Is Your Child Ready for a Canine Buddy?

by Jane Flower, Youth Outreach Specialist at Guide Dogs for the Blind

adolescent boy wearing sunglasses sitting on the ground next to a golden retriever dog on a leash

While our primary guide dog programs serve adults, Guide Dogs for the Blind also seeks out ways to engage youth who are blind or visually impaired wherever possible. Our two programs, K9 Buddies and Camp GDB, were developed to provide kids and their families an opportunity to begin to explore the guide dog lifestyle at a young age. 

K9 Buddies:

At GDB, we believe that a dog can make a remarkable difference in any child’s life by fostering a sense of caring, companionship, and a sense of responsibility through the human/animal bond. Our K9 Buddy Program matches specially selected dogs to become wonderful pets and buddies to children and young adults who are blind or visually impaired and their families. A dog can contribute to heightening of sensory development, motivating a child to learn and enhancing self-esteem. The K9 Buddy program connects the child/family with our community of puppy raisers and other supporters, including agencies and organizations for the blind. K9 Buddies are offered free-of-charge.
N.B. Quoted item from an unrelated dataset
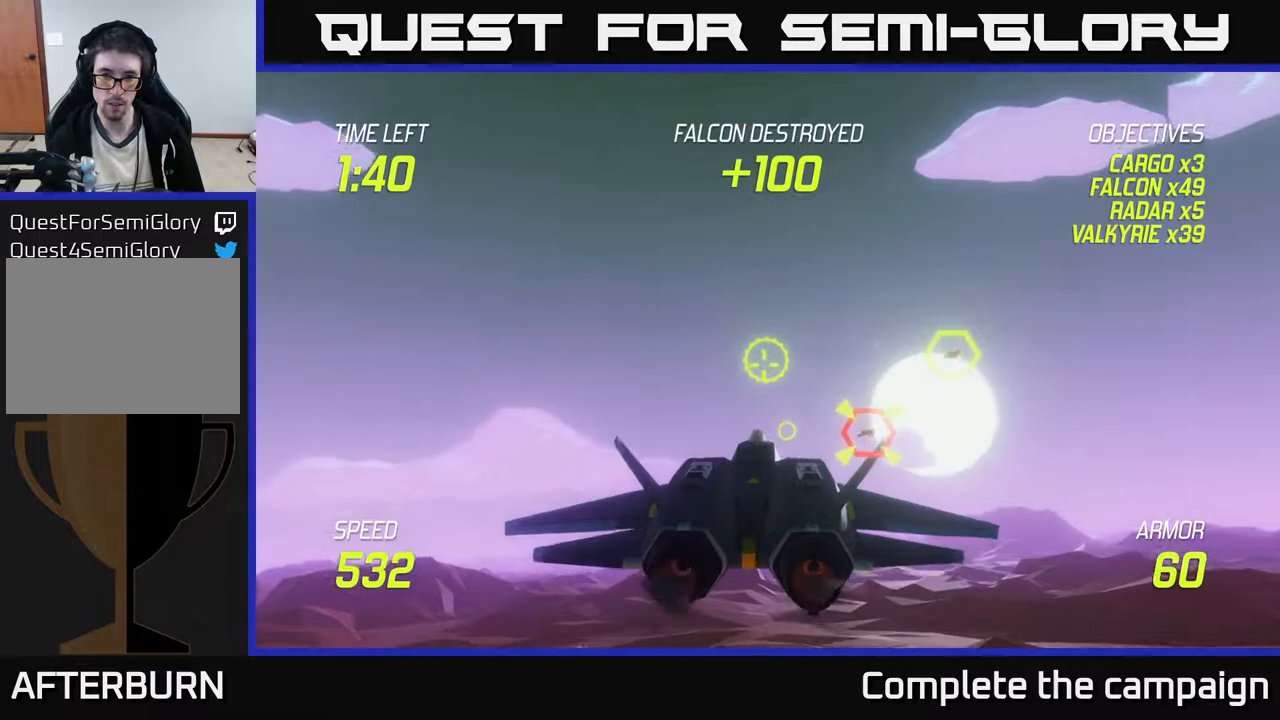
{"buttons": [], "left_stick": "center", "events": [[50, "left_stick", "center"], [117, "R2", "down"], [250, "R2", "up"], [350, "left_stick", "up-right"], [433, "left_stick", "center"]]}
adolescent girl walking with harness and instructor walking with leash of a black lab

Please visit our K9 Buddy page for more information and to apply for the program.

From home to school to extracurricular, every environment contributes to a child’s development. GDB’s summer camp program is no exception. Our camp features a week packed full of fun activities along with an opportunity for hands on learning about the guide dog lifestyle. Camp GDB better prepares teens to step into a future partnership with a guide dog.

For some young people, Camp GDB may provide their first experience away from home and the opportunity to develop independence. Campers are encouraged to try new activities to help boost confidence, for example, walking with a guide dog in harness for the first time. Some GDB campers also connect with other kids who are blind or visually impaired for the first time. Campers practice Orientation & Mobility skills, and develop independent living skills while preparing snacks, pouring and measuring, practicing time management, and maintaining personal hygiene. Campers who are more independent with O&M and IL skills assist other campers which teaches empathy and compassion.